Quanto a sua vida profissional no DAEE, comenta que admitido em 1961, entrou fazendo serviços de servente, atuando nas obras com, por exemplo, na Barragem de Pindamonhangaba: Santa Maria e Caninhas fazia concreto para a estrutura. Nesta época descarregavam 02 caminhões de cimento por dia, o trabalho era pesado e duro.

Após 06 anos neste trabalho, foi transferido para o almoxarifado, onde atuou por 12 anos e depois para a gráfica que estava começando em Taubaté.

Neste período esta gráfica era responsável por fazer todo serviço gráfico do DAEE: todo tipo de formulário, impressos, envelopes com timbres, etc. sendo tudo feito lá e distribuído às outras unidades. O Responsável pela área Senhor Valdir – um ótimo gráfico.
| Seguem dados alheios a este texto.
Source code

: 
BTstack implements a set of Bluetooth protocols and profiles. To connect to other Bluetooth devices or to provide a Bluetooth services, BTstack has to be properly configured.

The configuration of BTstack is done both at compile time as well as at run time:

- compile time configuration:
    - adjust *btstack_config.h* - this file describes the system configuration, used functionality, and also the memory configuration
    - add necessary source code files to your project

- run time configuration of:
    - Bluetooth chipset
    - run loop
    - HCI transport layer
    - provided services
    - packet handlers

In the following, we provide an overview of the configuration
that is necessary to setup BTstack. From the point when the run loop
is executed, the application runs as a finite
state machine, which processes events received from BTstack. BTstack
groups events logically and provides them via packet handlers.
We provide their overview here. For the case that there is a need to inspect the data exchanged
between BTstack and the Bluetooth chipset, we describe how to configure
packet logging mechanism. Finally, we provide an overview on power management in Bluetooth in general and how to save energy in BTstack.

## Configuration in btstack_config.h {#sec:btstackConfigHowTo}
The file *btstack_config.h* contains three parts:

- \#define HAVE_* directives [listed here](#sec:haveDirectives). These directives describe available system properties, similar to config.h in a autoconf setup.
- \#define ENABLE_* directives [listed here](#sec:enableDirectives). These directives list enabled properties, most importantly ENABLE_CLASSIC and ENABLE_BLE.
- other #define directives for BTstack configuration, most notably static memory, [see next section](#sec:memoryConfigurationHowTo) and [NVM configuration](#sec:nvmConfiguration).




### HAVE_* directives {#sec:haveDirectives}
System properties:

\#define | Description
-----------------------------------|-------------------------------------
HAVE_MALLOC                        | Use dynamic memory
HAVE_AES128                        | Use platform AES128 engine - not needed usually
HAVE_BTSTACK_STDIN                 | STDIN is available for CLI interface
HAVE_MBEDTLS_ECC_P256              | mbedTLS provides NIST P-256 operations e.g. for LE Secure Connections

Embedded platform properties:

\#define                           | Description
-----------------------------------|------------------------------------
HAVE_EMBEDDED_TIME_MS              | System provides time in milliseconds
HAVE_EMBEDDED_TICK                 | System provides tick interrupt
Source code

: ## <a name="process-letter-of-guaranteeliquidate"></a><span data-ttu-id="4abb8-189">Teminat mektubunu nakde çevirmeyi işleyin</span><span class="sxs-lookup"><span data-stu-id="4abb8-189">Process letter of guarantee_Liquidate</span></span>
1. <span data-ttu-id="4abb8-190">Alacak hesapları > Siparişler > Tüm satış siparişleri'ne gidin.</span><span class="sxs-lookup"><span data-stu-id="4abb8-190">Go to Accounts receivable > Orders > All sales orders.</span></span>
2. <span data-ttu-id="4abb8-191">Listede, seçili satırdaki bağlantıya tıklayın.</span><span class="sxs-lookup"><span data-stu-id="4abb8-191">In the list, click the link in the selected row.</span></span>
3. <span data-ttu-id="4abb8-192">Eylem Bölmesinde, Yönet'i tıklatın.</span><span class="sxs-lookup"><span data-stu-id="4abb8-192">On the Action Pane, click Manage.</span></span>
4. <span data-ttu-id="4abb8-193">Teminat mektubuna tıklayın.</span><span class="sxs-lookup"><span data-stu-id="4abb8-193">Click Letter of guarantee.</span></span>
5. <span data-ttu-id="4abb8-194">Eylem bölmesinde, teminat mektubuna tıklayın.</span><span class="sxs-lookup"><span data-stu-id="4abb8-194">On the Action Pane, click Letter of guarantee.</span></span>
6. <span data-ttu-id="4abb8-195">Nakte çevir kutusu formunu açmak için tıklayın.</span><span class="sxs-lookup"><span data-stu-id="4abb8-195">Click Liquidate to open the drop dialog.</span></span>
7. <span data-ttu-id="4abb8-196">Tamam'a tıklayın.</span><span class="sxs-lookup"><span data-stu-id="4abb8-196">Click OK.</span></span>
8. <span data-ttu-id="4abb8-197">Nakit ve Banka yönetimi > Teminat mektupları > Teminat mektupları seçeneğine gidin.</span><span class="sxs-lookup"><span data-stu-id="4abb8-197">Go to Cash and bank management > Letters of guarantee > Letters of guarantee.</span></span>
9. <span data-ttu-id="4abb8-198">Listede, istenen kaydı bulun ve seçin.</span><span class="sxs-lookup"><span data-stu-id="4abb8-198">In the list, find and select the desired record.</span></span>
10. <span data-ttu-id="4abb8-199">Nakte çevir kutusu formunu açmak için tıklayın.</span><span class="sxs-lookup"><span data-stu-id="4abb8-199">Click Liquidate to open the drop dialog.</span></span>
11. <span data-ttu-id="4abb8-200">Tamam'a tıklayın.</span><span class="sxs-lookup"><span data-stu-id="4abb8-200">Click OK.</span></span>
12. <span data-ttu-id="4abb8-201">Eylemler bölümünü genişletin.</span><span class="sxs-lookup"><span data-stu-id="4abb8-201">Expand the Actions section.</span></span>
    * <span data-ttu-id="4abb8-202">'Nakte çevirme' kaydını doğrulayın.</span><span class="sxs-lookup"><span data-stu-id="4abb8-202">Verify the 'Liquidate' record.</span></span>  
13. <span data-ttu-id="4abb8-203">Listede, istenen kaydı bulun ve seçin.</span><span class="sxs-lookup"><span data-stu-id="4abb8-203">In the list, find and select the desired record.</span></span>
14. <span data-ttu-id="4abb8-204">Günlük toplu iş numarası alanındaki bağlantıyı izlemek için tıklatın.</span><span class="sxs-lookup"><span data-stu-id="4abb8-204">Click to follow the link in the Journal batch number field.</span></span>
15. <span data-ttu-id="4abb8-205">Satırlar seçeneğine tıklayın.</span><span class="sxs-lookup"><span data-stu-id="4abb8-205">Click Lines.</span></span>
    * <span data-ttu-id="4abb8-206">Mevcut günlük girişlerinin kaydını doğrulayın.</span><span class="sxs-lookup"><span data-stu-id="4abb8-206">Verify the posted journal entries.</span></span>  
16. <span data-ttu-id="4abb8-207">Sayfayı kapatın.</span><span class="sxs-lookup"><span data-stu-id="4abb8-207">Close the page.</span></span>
Quando foi transferido pra área, detestava o trabalho, pois as mãos ficavam sujas, manchadas. Depois pegou o jeito e passou a gostar do oficio.

Havia muita gente trabalhando na gráfica (não sabe precisar quantos), mas vimos pela área onde ela estava instalada no térreo da unidade, e vimos que realmente era uma área enorme. Ele aprendeu a fazer todo o serviço de gráfica, regulava, passava tinta, cortava. Havia ainda varias máquinas para o trabalho: para corte do papel, pra impressão, para o acabamento. Não havia na cidade de Taubaté gráfica tão profissional quanto à do DAEE, diz ele.

O DAEE nesta época era uma potencia, tinha em torno de 5000 servidores, só na BPB em torno de 2000, segundo ele, e o trabalho ia a todo vapor.

Porém com o passar do tempo, e a diminuição do número de servidores e outros problemas, a gráfica foi fechada e ele transferido para mecânica, até o período em que se aposentou, não porque queria, mas por ser servidor efetivo, não via vantagens em permanecer, pois não havia muito como crescer profissionalmente.

Sr. Alziro fez um bom trabalho no DAEE, deixa um filho servidor que continua sua trajetória na BPB – Taubaté como motorista e hoje pelo jeito continua efetuando o mesmo bom trabalho no seu sítio. Boa sorte e sucesso nesta nova empreitada.